Разновидностей опсинов у животных тысячи, но все они родственны друг другу[49]. В этом единстве кроется парадокс: если все зрение опирается на одни и те же белки и все эти белки улавливают свет, почему у животных настолько разные глаза? Ответ нужно искать в различных свойствах света. Поскольку на Земле он в большинстве своем исходит от солнца, наличие света может указывать на температуру, время суток, глубину погружения в воду. Он отражается от разных поверхностей, позволяя обнаружить врага, полового партнера или убежище. Он распространяется по прямой и блокируется непрозрачными препятствиями, порождая характерные тени и силуэты. Он почти мгновенно покрывает расстояния планетарного масштаба и потому распространяет информацию оперативно и повсеместно. Зрение разнообразно, потому что разнообразны извлекаемые из света сведения, а также причины, побуждающие животных их извлекать{140}.

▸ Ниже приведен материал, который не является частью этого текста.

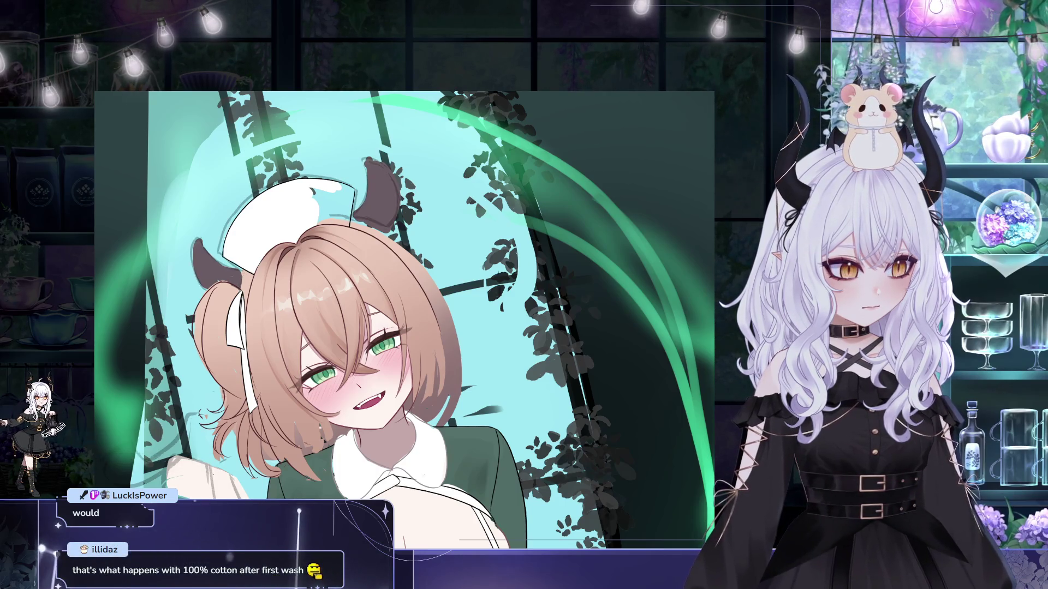
drag(357, 239, 369, 271)
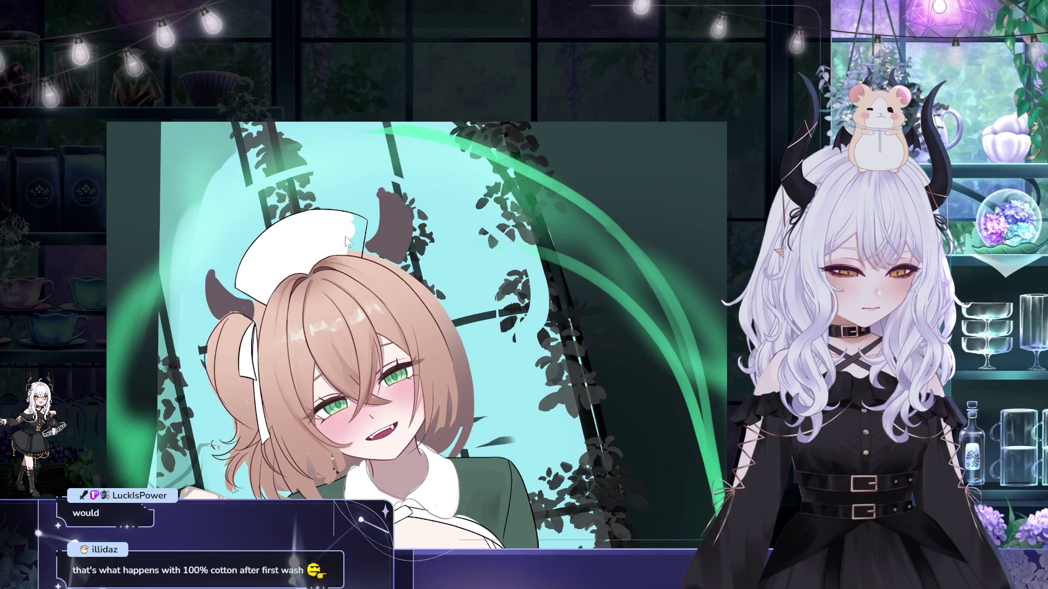
key(h)
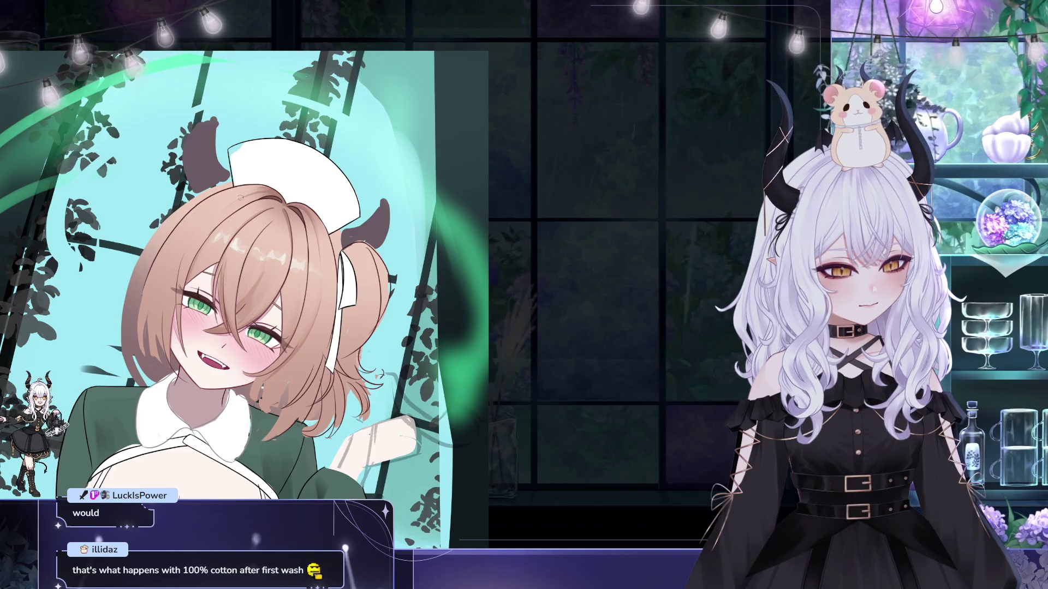
scroll(236, 176, up, 1)
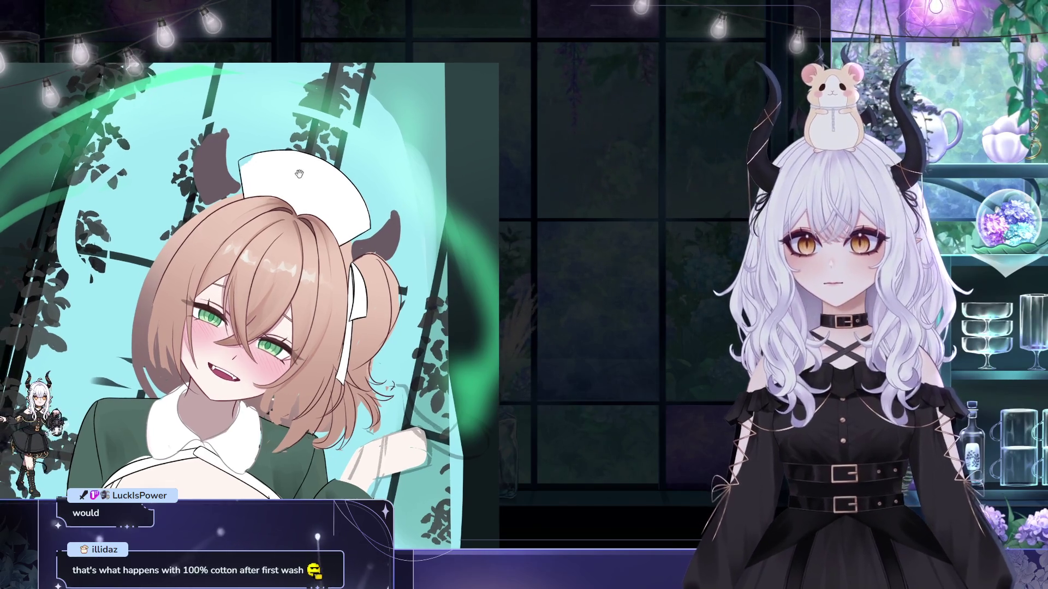
drag(236, 176, 363, 189)
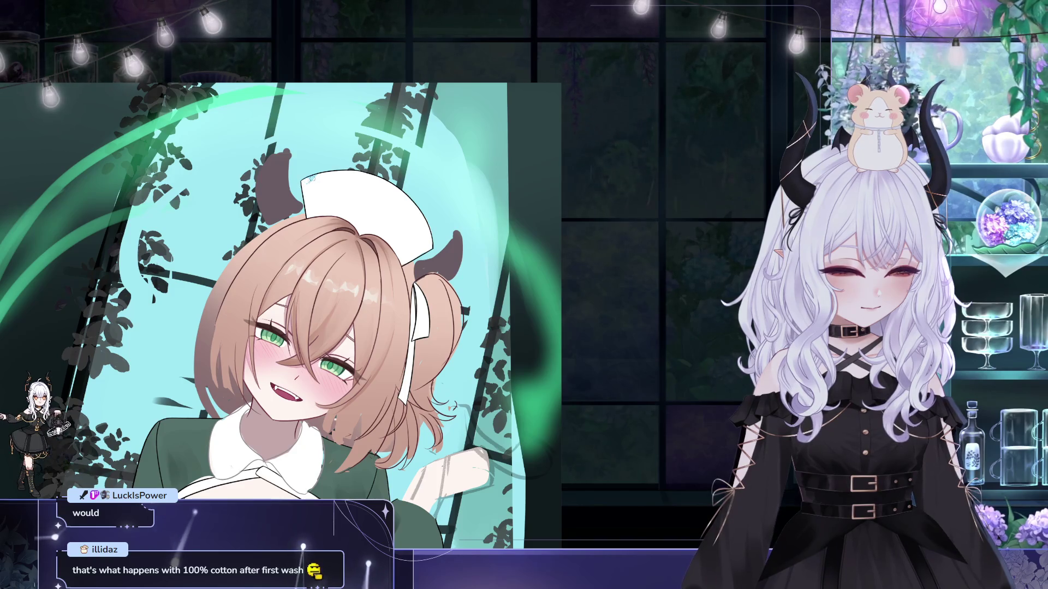
drag(431, 222, 408, 175)
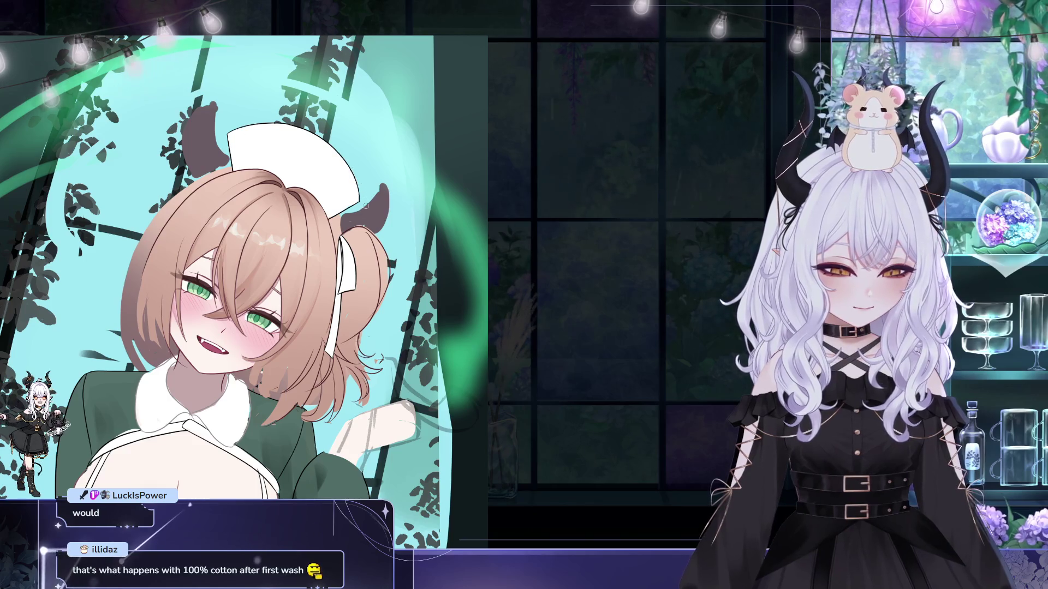
drag(406, 204, 401, 199)
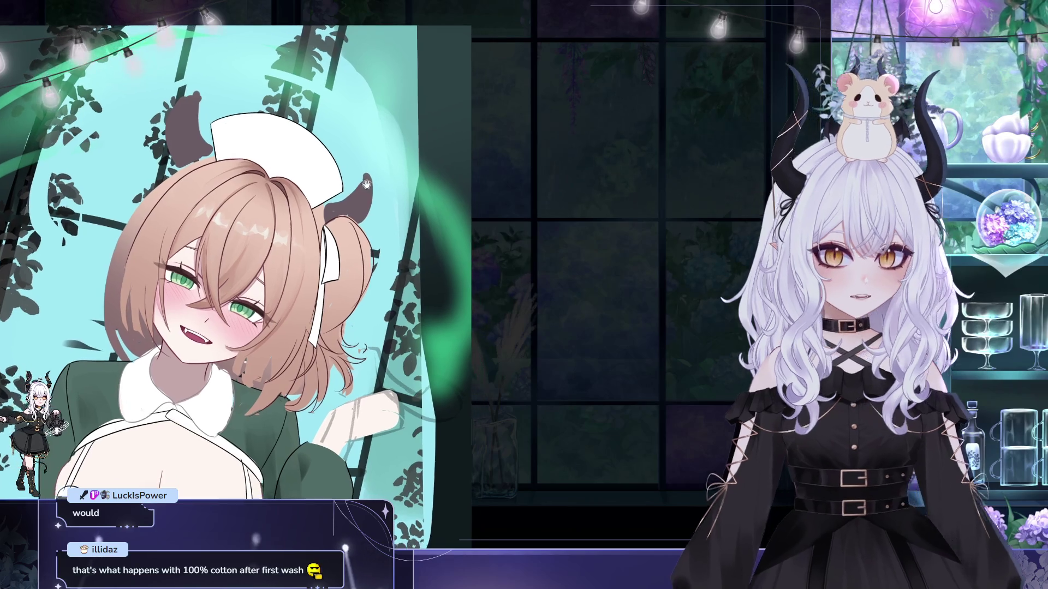
drag(327, 207, 304, 202)
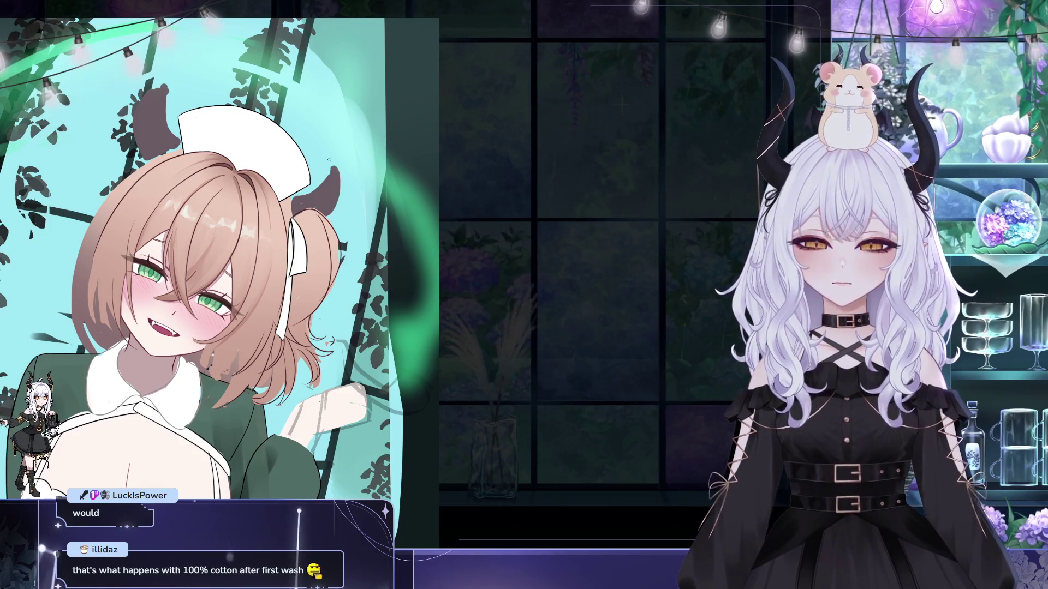
drag(329, 159, 391, 133)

Биолог Дан-Эрик Нильссон утверждает, что в своем эволюционном развитии глаза проходят четыре стадии усложнения{141}. Для первой достаточно фоторецепторов – клеток, которые всего лишь фиксируют наличие света. Так, гидре – родственнице медузы – фоторецепторы помогают различить низкую освещенность, при которой ее стрекательные клетки срабатывают активнее{142}. Возможно, это способ поберечь ресурсы до темного времени суток, когда добыча попадается чаще, а может быть, дело в том, что сигналом к срабатыванию служит тень проплывающей добычи. У гладких морских змей фоторецепторы находятся на кончике хвоста: змеи стараются прятать его от света{143}. У осьминогов, каракатиц и других головоногих крапинки фоторецепторов рассеяны по всему телу – не исключено, что именно с их помощью эти животные управляют своими потрясающими способностями к изменению цвета{144}.